Working with co-founder Gregory Ugwi, the two created Thinknum, a tool that lets analysts build their own equity valuation models without needing a programmer at their side. The tool also allows users to check on other analysts’ valuations—and even collaborate on joint models with other users.

The New York-based startup—hatched at the 500 Startups accelerator program in Silicon Valley—is still quite new. They just earned a $1 million seed round from a venture capital firm in July.

After a formal launch in December 2013, more than 4,000 users—predominantly analysts—are already on the platform, either working in the open or, for $200 a month, keeping their valuation models private. "Most won’t share,” admits Zhen. “But some will.”

BizEquity: What’s Your Client’s Company Really Worth?

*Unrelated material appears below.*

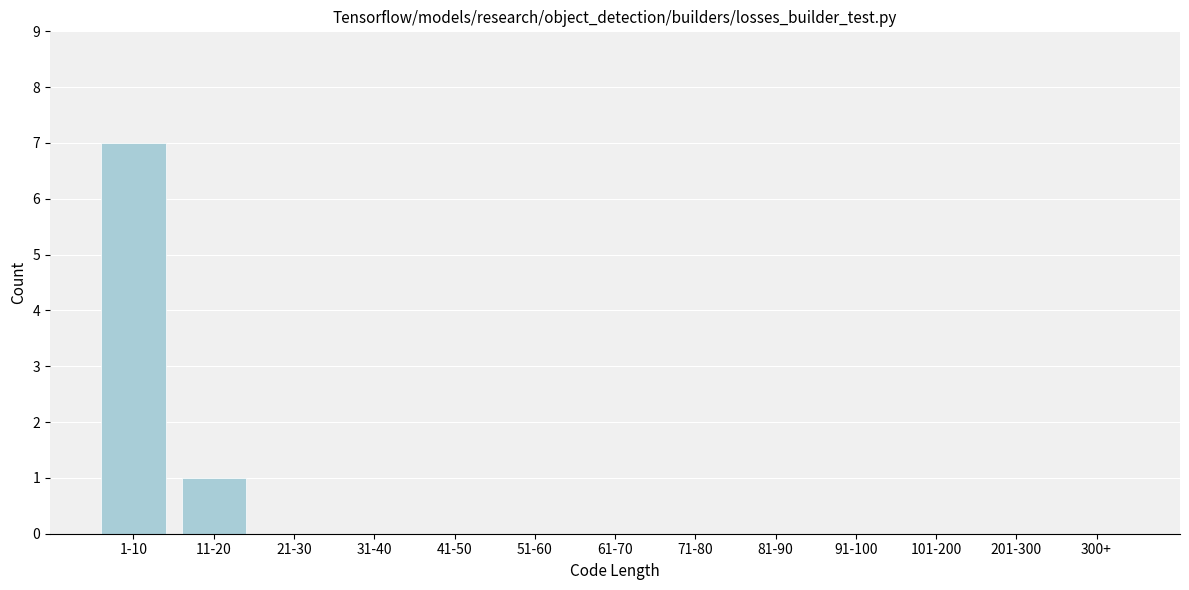

Reading left to right, list all the values displayed in this chart.

1-10=7	11-20=1	21-30=0	31-40=0	41-50=0	51-60=0	61-70=0	71-80=0	81-90=0	91-100=0	101-200=0	201-300=0	300+=0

When a client whose main source of wealth is a privately held business wants to retire, properly valuing the company is crucial. Firms that value small businesses are not hard to find online, but they are costly to contract with and the process is time-consuming. Michael M. Carter has an app that can dial that time down to mere minutes. Called BizEquity One, the site estimates a firm’s worth based on comparison to more than 27 million pre-valued businesses already entered in its database. If users add more detail—such as current debt, accounts payables, projected revenue and other financial data—BizEquity creates more detailed reports.

Small businesses make up about 99.7 percent of U.S. employer firms, according to the Small Business Administration. “But 75 percent of them don’t know what they’re worth,” says Carter. And when a client’s retirement is depending on that value, that’s a missing number advisors can’t afford to ignore.

Carter, BizEquity’s CEO, says that about 25 financial firms, including banks, have private-labeled the service, which starts at $365 a year for individual companies and just under $3,000 a year for advisory firms.